**Problem**
Convert the extracted text in the data below into a JSON list of strings, one string per line and no entries for blank lines. Leave the pictures out.

**Page images with extracted text**
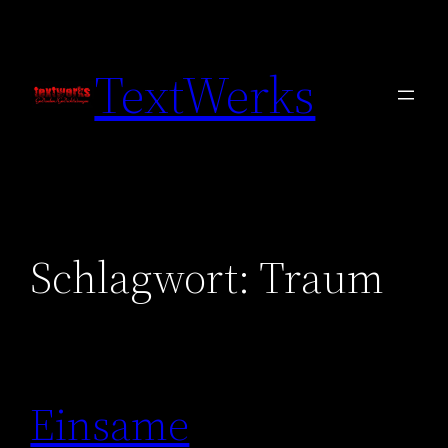
Zum
Inhalt
TextWerks
springen
Schlagwort:
Traum
Einsame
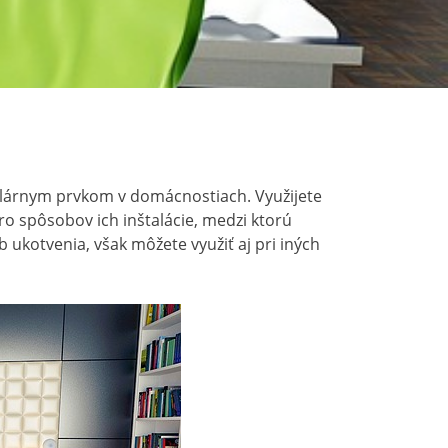
pulárnym prvkom v domácnostiach. Využijete
ro spôsobov ich inštalácie, medzi ktorú
ukotvenia, však môžete využiť aj pri iných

**Answer for the task**
[
  "Zum",
  "Inhalt",
  "TextWerks",
  "springen",
  "Schlagwort:",
  "Traum",
  "Einsame",
  "pulárnym prvkom v domácnostiach. Využijete",
  "ro spôsobov ich inštalácie, medzi ktorú",
  "ukotvenia, však môžete využiť aj pri iných"
]